# Upgrade Question



## clossboss (Dec 10, 2010)

I just got 4 "assorted africans" from my local fish store. I have them in a 20 gallon tank right now. They are all about 1.5 - 2 inches long currently. How big of a tank will I need to upgrade to, and how soon should I get them into the bigger tank. I believe I have a kenyi, daktari, mbamba, and a Otopharynx lithobates


----------



## LPUIG73 (Jul 18, 2010)

clossboss said:


> I just got 4 "assorted africans" from my local fish store. I have them in a 20 gallon tank right now. They are all about 1.5 - 2 inches long currently.
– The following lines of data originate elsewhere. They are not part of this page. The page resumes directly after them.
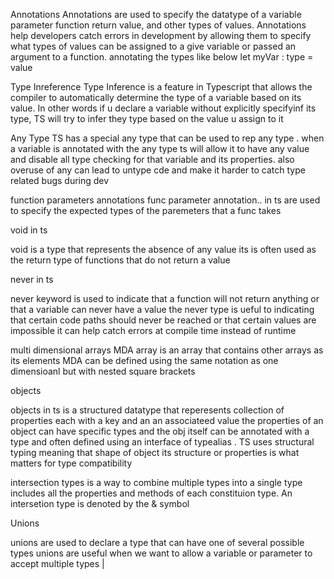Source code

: Annotations
Annotations are used to specify the datatype of a variable parameter function return value, and other types of values. Annotations help developers catch errors in development by allowing them to specify what types of values can be assigned to a give variable or passed an argument to a function.
annotating the types like below
let myVar : type = value 

Type Inreference
Type Inference is a feature in Typescript that allows the compiler to automatically determine the type of a variable based on its value. In other words if u declare a variable without explicitly specifyinf its type, TS will try to infer they type based on the value u assign to it

Any Type
TS has a special any type that can be used to rep any type . when a variable is annotated with the any type ts will allow it to have any value and disable all type checking for that variable and its properties. also overuse of any can lead to untype cde and make it harder to catch type related bugs during dev

function parameters annotations
func parameter annotation.. in ts are used to specify the expected types of the paremeters that a func takes 

void in ts

void is a type that represents the absence of any value its is often used as the return type of functions that do not return a value

never in ts

never keyword is used to indicate that a function will not return anything or that a variable can never have a value the never type is ueful to indicating that certain code paths should never be reached or that certain values are impossible it can help catch errors at compile time instead of runtime

multi dimensional arrays
MDA array is an array that contains other arrays as its elements MDA can be defined using the same notation as one dimensioanl but with nested square brackets

objects 

objects in ts is a structured datatype that reperesents collection of properties each with a key and an an associateed value the properties of an object can have specific types and the obj itself can be annotated with a type and often defined using an interface of typealias . TS uses structural typing meaning that shape of object its structure or properties is what matters for type compatibility

intersection types is a way to combine multiple types into a single type includes all the properties and methods of each constituion type. An intersetion type is denoted by the & symbol

Unions

unions are used to declare a  type that can have one of several possible types unions are useful when we want to allow a variable or parameter to accept multiple types |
How big of a tank will I need to upgrade to, and how soon should I get them into the bigger tank. I believe I have a kenyi, daktari, cynotilapia, and one that nobody seems to know. thanks.


Is there any way you could take some pictures of them and post the pics on here? I'll help you identify the fish..


----------



## clossboss (Dec 10, 2010)

i posted a thread called help identifying my africans, there are pictures there, thanks.


----------



## clossboss (Dec 10, 2010)

i edited my initial post as im pretty sure ive determined what fish i have. can anyone tell me how big of a tank i will need and how soon i will need it?


----------



## nick19 (Dec 10, 2010)

i would go for a 78 us gallon tank


----------



## rtbob (Jul 18, 2010)

I use this site to do some of my research on my fish. Tropical freshwater aquarium fish: Homepage Another great site for info on cichlids is Cichlid-Forum.com

With the fish being small they should be all right in the 20 for a month. They might get very aggressive though and the weaker fish could get stressed to death.


----------